Return the lines of the material below exactly, beginning with the line that has "Abbreviations: Ms = Soil" in it and finishing with the line that has "Table 1. Characteristics" in it. Leave all pictures aside.

## EXERCISE MATERIAL
* * *
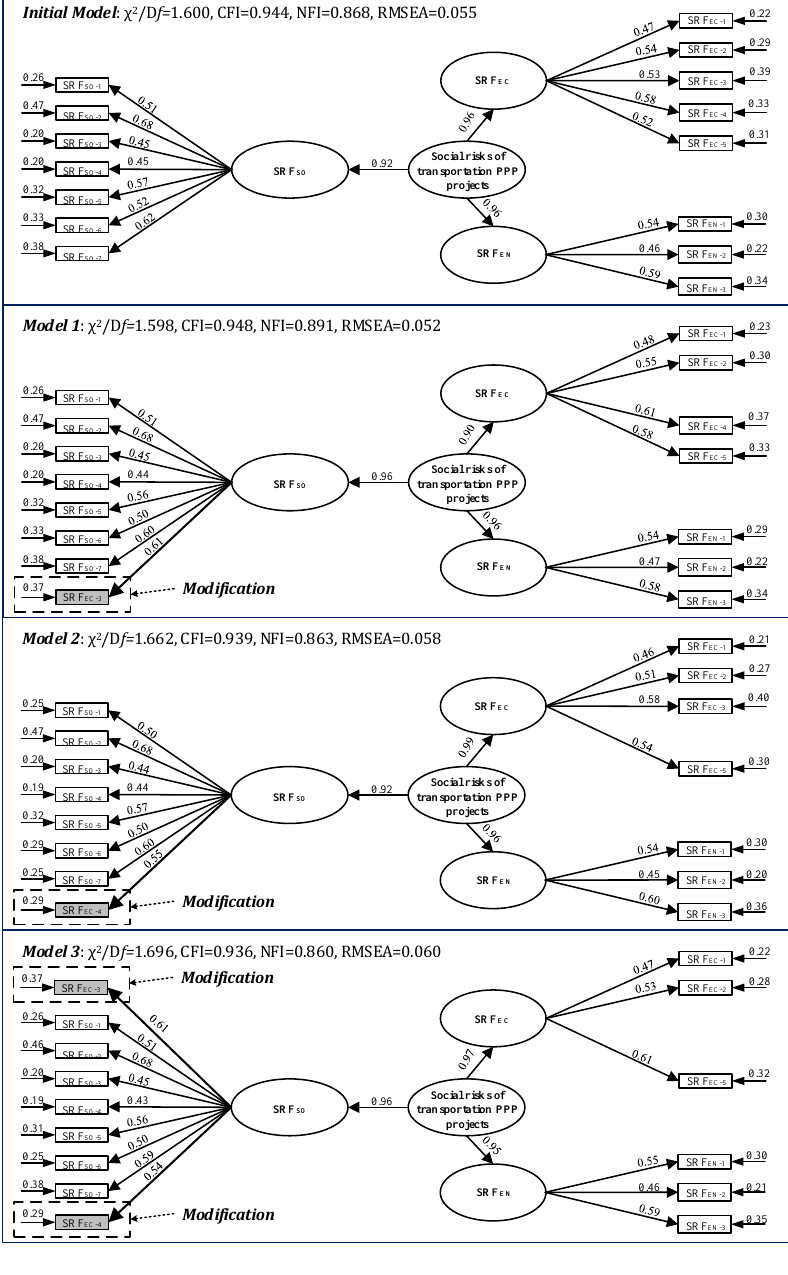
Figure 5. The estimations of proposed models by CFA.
* * *
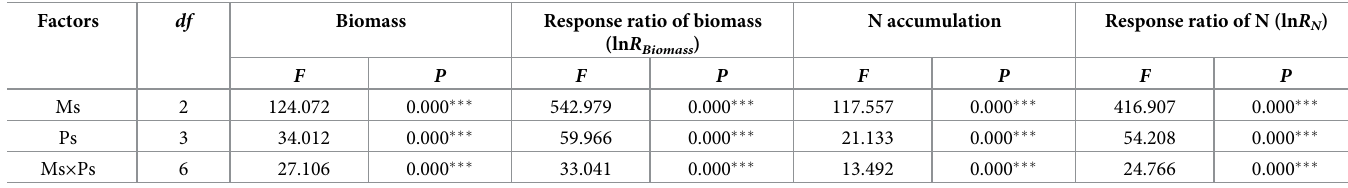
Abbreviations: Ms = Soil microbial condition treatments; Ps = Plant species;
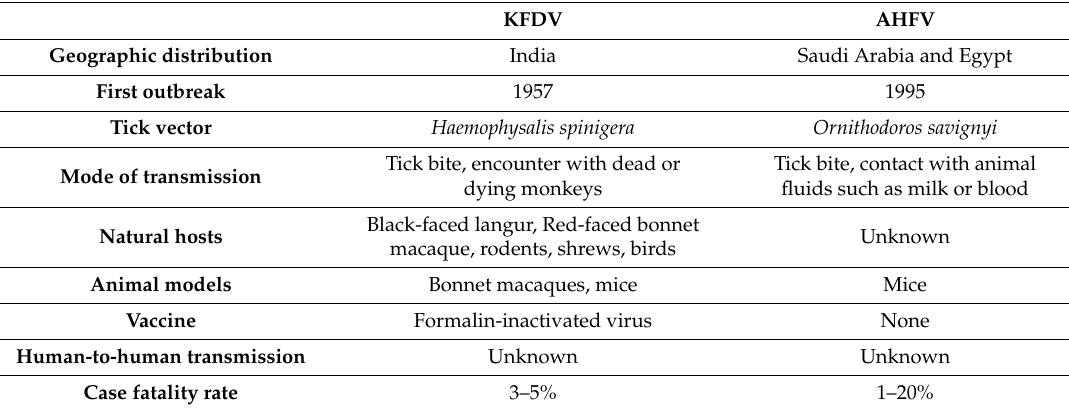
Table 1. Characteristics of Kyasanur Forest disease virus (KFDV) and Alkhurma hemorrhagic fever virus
* * *
## YOUR SOLUTION
Abbreviations: Ms = Soil microbial condition treatments; Ps = Plant species;
Table 1. Characteristics of Kyasanur Forest disease virus (KFDV) and Alkhurma hemorrhagic fever virus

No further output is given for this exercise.